| Saved entries |
------------
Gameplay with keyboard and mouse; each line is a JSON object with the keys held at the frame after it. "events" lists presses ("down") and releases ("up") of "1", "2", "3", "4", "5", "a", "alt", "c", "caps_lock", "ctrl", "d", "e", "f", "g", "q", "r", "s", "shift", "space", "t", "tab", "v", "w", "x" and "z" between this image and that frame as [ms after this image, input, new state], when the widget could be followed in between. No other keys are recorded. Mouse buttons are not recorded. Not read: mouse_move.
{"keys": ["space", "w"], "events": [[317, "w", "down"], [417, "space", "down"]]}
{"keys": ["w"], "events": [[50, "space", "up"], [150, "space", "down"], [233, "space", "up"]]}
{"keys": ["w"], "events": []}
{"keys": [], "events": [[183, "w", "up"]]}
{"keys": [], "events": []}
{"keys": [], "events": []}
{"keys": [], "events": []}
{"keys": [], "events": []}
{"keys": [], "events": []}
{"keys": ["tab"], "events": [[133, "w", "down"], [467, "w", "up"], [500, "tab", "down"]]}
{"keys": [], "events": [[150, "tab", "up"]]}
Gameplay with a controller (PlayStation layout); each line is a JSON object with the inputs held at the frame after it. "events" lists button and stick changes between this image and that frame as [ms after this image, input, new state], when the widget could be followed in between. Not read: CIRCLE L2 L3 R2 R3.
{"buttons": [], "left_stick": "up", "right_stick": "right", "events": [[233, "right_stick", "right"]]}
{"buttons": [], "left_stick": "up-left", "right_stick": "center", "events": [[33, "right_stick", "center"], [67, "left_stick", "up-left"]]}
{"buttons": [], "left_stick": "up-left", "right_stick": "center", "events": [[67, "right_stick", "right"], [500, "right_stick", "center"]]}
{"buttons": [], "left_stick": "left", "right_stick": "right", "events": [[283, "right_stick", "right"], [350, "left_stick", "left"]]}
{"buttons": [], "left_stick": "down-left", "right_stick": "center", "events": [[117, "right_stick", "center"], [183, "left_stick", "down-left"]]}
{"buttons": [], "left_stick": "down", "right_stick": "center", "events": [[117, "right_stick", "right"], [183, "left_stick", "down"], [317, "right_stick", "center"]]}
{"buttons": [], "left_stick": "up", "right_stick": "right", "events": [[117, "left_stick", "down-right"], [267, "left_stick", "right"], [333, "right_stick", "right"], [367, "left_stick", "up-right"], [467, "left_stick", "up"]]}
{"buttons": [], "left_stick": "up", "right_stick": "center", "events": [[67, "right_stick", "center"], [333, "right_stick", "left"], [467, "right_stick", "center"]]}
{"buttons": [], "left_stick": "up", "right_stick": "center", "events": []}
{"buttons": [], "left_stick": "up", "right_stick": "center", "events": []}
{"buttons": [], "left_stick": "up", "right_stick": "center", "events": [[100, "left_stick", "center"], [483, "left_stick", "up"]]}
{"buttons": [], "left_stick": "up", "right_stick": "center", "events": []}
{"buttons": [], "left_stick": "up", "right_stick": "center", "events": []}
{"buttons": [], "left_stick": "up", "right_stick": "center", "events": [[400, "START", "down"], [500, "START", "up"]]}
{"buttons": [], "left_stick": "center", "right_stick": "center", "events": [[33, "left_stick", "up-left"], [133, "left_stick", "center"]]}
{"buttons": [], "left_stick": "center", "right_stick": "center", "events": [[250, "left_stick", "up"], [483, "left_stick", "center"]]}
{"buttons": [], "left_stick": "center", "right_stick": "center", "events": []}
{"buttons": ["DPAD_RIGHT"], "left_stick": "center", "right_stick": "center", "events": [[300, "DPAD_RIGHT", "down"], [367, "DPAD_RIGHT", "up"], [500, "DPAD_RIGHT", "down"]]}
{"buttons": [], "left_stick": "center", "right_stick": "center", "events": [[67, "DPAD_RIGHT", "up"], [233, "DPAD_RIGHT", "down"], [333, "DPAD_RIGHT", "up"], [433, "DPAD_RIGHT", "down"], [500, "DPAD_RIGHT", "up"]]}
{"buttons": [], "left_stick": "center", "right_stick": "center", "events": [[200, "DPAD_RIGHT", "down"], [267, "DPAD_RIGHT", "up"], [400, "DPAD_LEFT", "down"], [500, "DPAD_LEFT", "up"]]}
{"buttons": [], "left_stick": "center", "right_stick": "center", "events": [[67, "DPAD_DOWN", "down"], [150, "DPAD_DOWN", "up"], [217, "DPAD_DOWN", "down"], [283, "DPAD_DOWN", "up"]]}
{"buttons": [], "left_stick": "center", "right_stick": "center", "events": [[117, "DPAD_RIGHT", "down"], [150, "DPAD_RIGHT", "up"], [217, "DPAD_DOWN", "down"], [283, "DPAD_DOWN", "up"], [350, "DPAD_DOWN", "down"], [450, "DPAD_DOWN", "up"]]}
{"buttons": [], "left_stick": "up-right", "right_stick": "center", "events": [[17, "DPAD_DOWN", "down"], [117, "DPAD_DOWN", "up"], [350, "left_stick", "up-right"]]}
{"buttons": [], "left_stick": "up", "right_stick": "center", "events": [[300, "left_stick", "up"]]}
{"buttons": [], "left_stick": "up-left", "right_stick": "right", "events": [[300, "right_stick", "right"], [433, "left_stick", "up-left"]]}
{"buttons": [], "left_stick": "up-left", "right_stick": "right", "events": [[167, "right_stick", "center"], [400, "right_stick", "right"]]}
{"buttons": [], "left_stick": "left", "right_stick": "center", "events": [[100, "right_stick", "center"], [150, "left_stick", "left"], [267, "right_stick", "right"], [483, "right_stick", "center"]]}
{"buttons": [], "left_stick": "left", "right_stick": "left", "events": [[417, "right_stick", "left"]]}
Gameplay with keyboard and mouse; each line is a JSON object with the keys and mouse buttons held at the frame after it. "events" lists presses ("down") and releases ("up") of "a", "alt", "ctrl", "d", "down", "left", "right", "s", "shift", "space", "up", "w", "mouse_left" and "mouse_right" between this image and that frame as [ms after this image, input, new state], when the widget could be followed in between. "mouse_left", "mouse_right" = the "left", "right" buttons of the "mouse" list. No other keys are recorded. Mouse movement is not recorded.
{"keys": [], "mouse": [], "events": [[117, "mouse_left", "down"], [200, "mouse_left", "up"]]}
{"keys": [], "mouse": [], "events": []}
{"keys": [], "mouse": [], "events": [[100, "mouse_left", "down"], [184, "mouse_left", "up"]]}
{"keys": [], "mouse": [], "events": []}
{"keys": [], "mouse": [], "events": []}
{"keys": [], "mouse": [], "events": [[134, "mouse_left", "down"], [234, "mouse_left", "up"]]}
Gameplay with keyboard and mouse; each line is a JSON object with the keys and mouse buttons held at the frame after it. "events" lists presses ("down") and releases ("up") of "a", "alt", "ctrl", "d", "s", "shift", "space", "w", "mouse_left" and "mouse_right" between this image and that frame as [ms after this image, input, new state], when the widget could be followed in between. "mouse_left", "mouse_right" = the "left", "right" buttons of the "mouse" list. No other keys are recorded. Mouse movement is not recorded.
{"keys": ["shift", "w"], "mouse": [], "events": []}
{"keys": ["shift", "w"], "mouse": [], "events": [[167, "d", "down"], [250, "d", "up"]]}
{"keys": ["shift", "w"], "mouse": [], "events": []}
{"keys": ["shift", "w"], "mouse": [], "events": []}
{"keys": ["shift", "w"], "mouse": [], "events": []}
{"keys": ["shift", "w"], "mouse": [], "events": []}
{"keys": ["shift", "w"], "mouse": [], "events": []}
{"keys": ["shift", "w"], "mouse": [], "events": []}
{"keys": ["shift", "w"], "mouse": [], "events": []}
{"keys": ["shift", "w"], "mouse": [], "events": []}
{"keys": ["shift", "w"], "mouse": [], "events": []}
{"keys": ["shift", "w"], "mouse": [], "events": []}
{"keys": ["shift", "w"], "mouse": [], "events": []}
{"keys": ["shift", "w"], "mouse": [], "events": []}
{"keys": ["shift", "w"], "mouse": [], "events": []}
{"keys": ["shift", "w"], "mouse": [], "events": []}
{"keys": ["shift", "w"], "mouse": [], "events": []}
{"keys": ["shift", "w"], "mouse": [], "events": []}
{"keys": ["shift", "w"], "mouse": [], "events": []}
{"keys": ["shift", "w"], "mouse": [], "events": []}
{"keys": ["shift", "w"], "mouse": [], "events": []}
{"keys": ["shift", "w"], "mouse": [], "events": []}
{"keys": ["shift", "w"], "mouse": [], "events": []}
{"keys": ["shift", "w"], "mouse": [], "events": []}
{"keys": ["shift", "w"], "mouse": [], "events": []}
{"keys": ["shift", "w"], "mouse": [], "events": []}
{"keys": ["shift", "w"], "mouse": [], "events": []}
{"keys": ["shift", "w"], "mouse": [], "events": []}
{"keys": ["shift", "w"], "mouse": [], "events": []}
------------
| Problem details |
Only the count is needed: the number of lines in the data that include the word "movement".

| Reply |
2